The City of Edinburgh Council has pledged to bring different groups together in a bid to clean up the Water of Leith basin.
A clean-up took place in July after a fox became stranded on debris and had to be rescued by fire crews.
Heavy rainfall during the summer was said to have contributed to the “unsightly and unhygienic” problem.
On Sunday, a young cygnet was recorded wading through more debris.
Leith Docks HQ posted: “Leith cygnets are 22-weeks-old. Doing well, but none of the waterfowl should have to negotiate this obstacle course.”
On Monday, the council said it intends to set up a new agreement on the day-to-day management of the basin between a number of key partners – including Water of Leith 2000, which owns the area.
The council said the agreement will build on the Water of Leith Management Plan 2010-20 and will address the “accumulation of litter, detritus and vegetation and its removal”.
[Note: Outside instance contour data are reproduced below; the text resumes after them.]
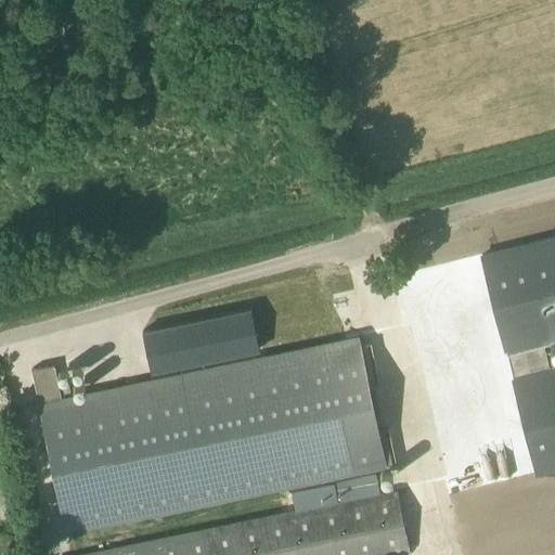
[(554,235),(481,254),(537,472),(554,466),(554,365),(550,368),(543,370),(536,341),(542,339),(554,336),(554,235)]
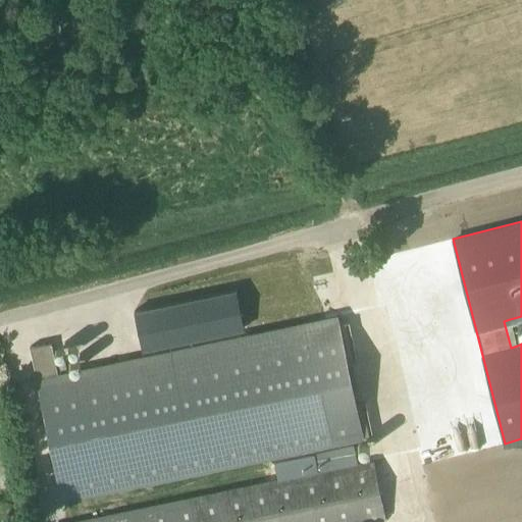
[(149,353),(251,331),(243,298),(142,319),(149,353)]
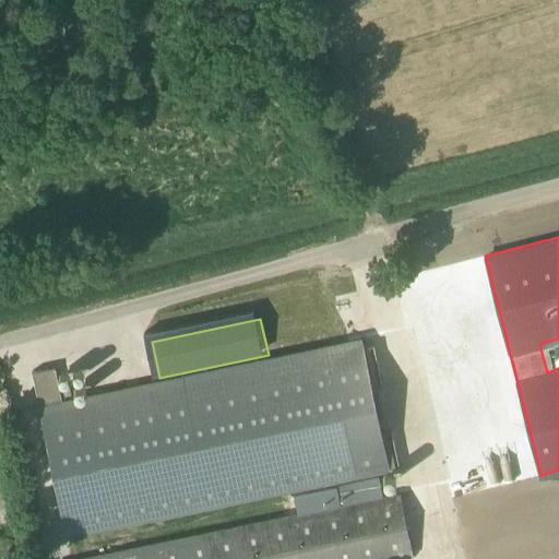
[(359,340),(61,402),(54,366),(32,370),(66,535),(387,467),(387,468),(389,468),(361,339),(359,339),(359,340)]
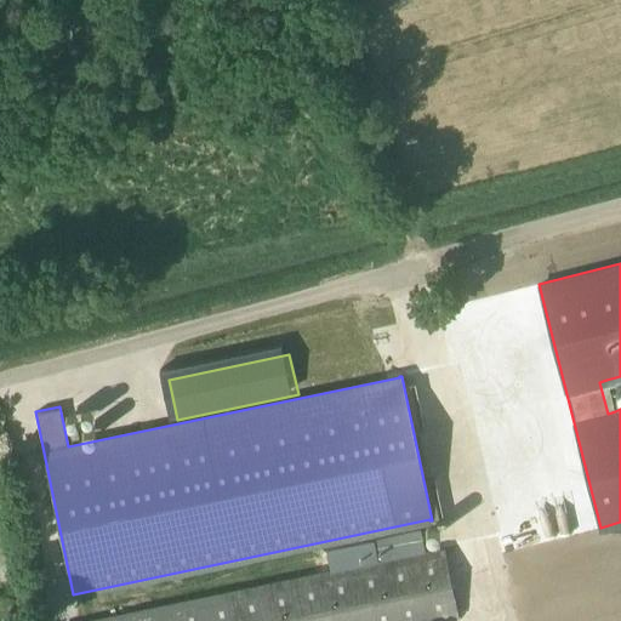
[(377,559),(425,550),(420,529),(372,539),(377,559)]
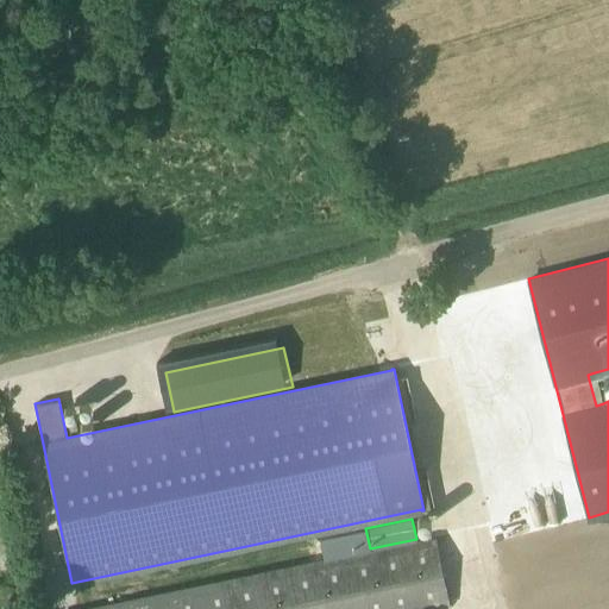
[(421,608),(450,603),(435,538),(94,608),(421,608)]
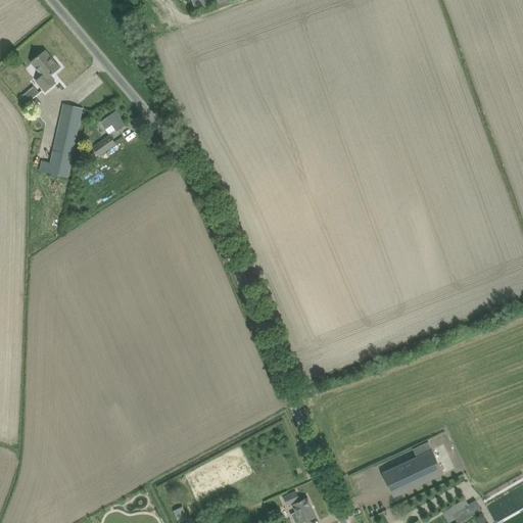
[(192,0),(196,11),(228,0),(192,0)]
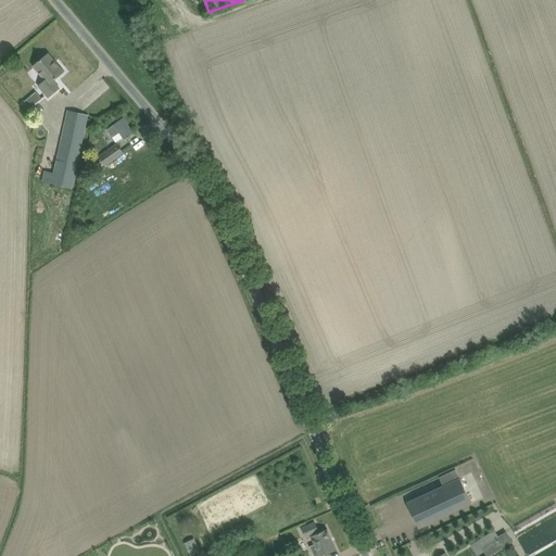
[(48,98),(51,96),(60,88),(53,81),(64,72),(48,54),(34,66),(46,80),(38,86),(48,98)]
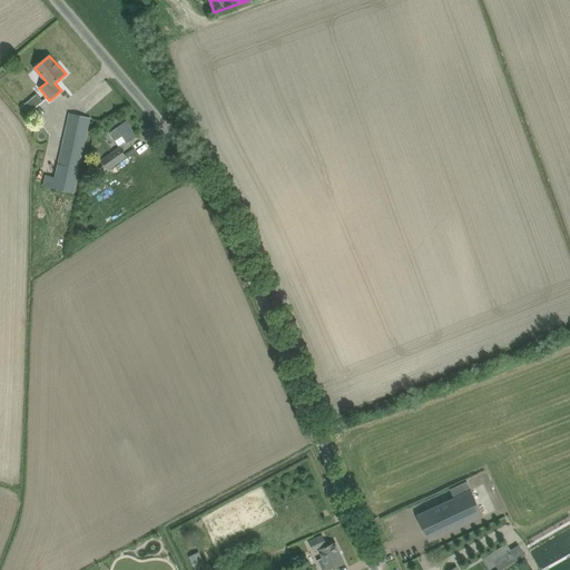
[(37,94),(20,107),(27,115),(43,102),(37,94)]
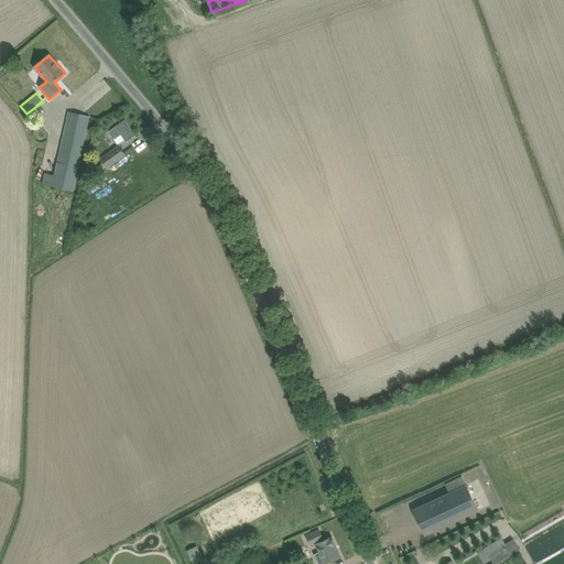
[(73,192),(87,128),(90,117),(68,112),(66,122),(54,176),(44,174),(42,184),(52,186),(73,192)]
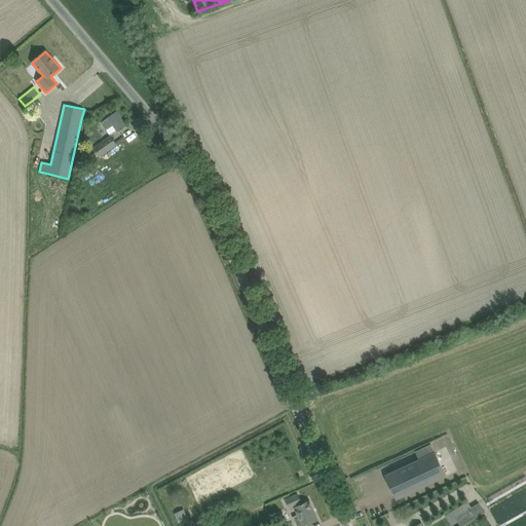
[(125,125),(116,112),(101,123),(106,130),(113,125),(117,132),(125,125)]
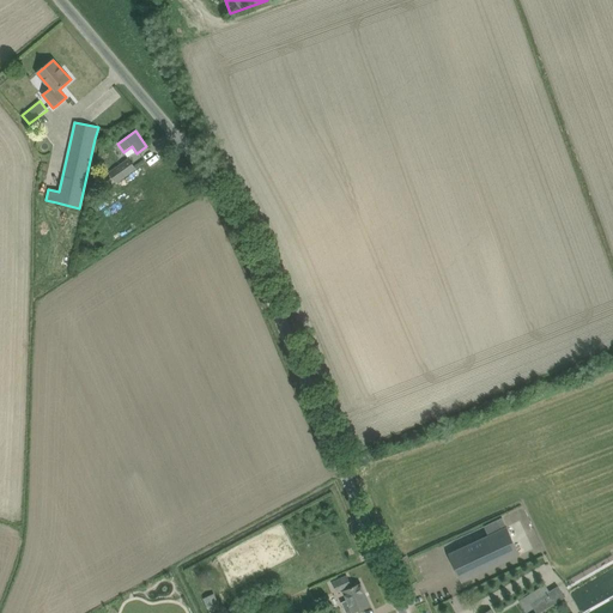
[(116,183),(137,169),(129,158),(108,173),(116,183)]
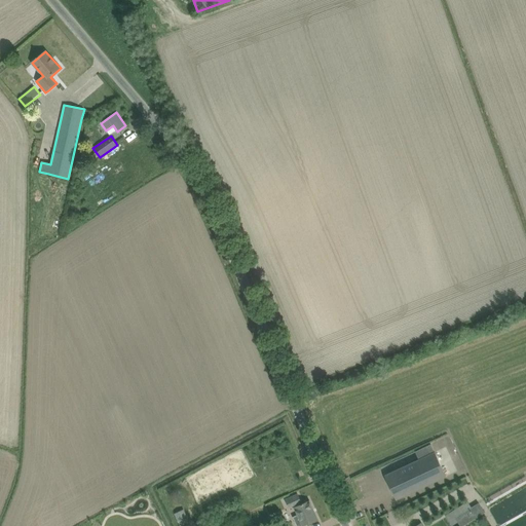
[(396,500),(446,477),(430,444),(415,451),(419,459),(384,476),(396,500)]
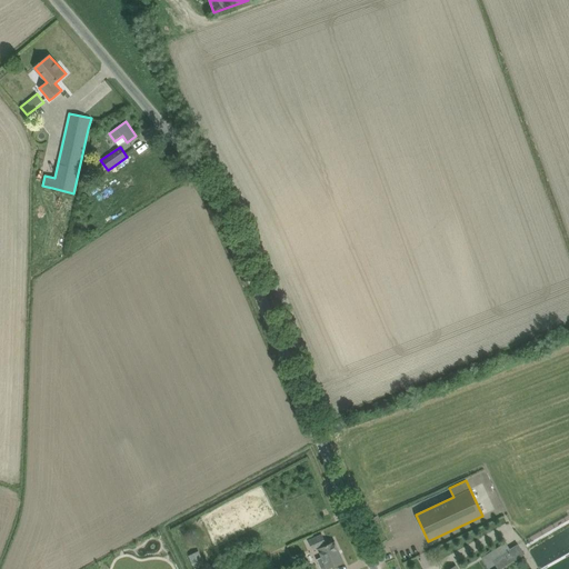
[(326,546),(325,543),(326,543),(322,535),(308,541),(312,549),(318,547),(319,549),(318,549),(322,557),(317,559),(320,568),(326,566),(327,568),(328,568),(343,562),(335,541),(326,546)]
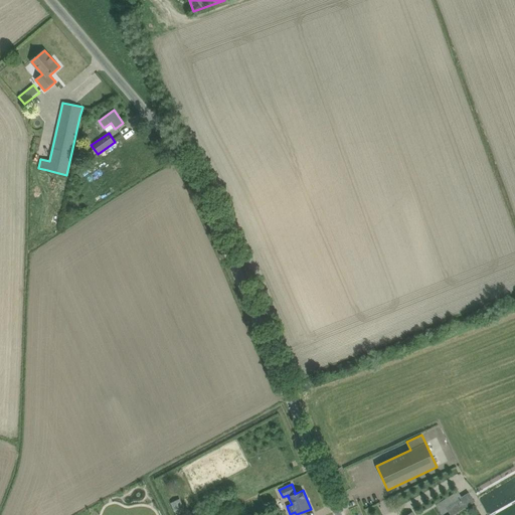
[(469,493),(446,507),(450,514),(454,514),(475,502),(469,493)]
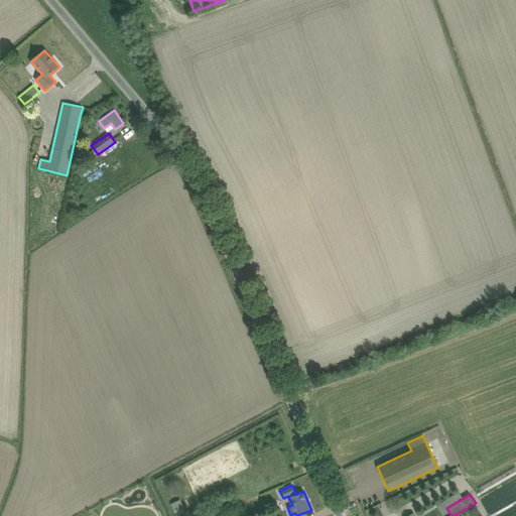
[(180,500),(171,504),(176,515),(178,515),(185,513),(180,500)]
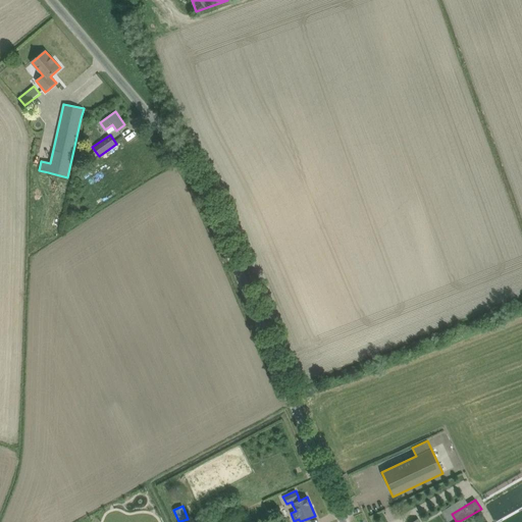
[(492,521),(498,519),(489,507),(466,521),(492,521)]
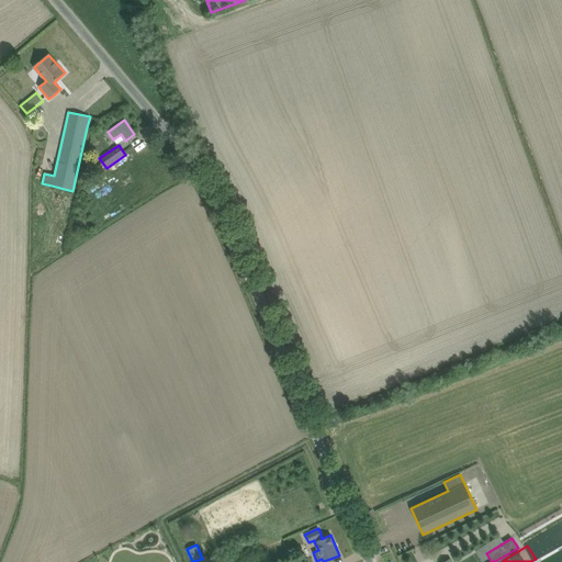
All buildings are outlined.
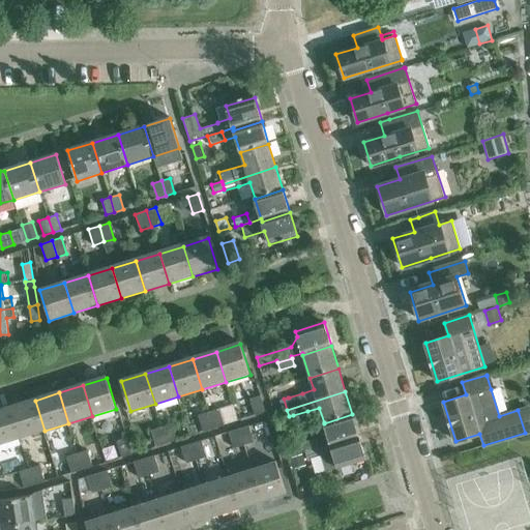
[(260,395),(249,399),(255,415),(265,412),(260,395)]
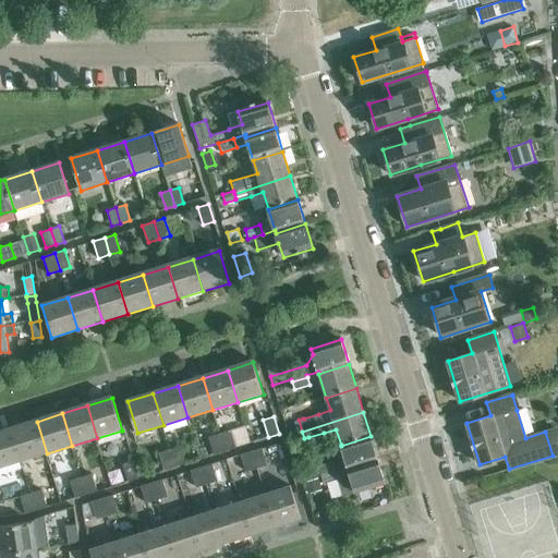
[(22,461),(47,453),(37,422),(12,429),(22,461)]
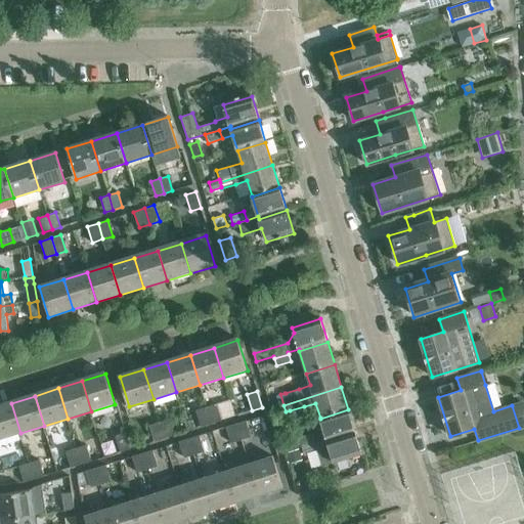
[(0,439),(20,433),(11,403),(0,405),(0,439)]
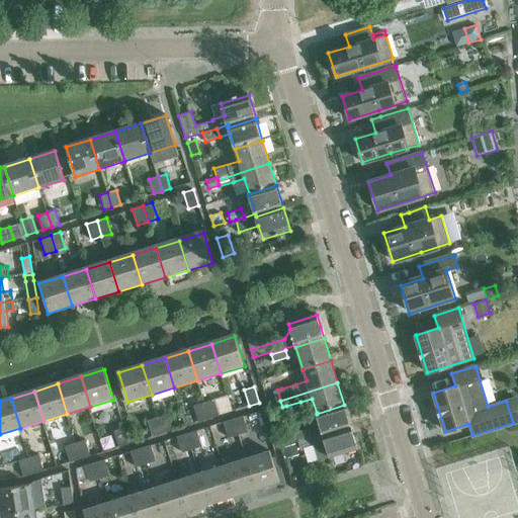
[(204,402),(209,418),(219,415),(213,399),(204,402)]
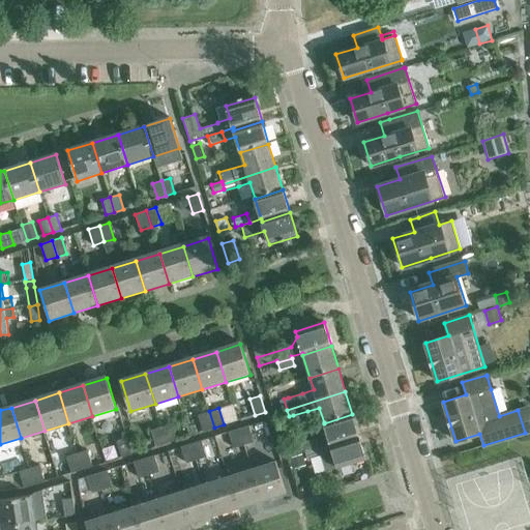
[(214,428),(209,411),(198,415),(203,432),(214,428)]
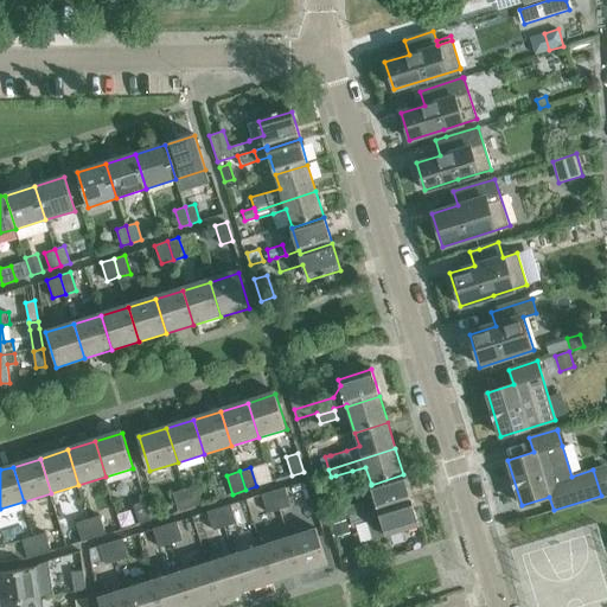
[(371,485),(379,510),(411,500),(403,474),(371,485)]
The maintenance of the basin is said to be “key” to the wider management of the Water of Leith.
Council leader Adam McVey said: “I am pleased that we are moving forward with an agreement to manage the Water of Leith basin.
“Our blue space is hugely important to the local community and environmentally significant to the variety of wildlife living and nesting there.
“As we saw over the summer, it’s essential that all relevant parties pull together to ensure the safety and amenity of this area, and I’m confident that this agreement will ensure we each take responsibility for its care, as part of the wider management of the Water of Leith.
“The partnership approach we’re agreeing will ensure that our blue space in Leith is protected and maintained, whatever the weather throws at us.”
The proposed partnership agreement includes the council, Water of Leith Conservation Trust, Water of Leith 2000, Forth Ports, and Friends of the Water of Leith Basin.
Responsibilities will be specified in detail in the new agreement, also taking into account the involvement of additional voluntary groups and private land owners.
A report on the action plan will go before the Transport and Environment Committee in December.
Helen Brown, trust manager of the Water of Leith Conservation Trust, said: “The Water of Leith Conservation Trust is happy to work with local stakeholders to ensure this part of the river is kept clean, green and beautiful.
“The removal of rubbish, especially plastics, is very important to prevent the litter washed downstream ending up in the oceans, and this is what we will be focusing on with our volunteers.”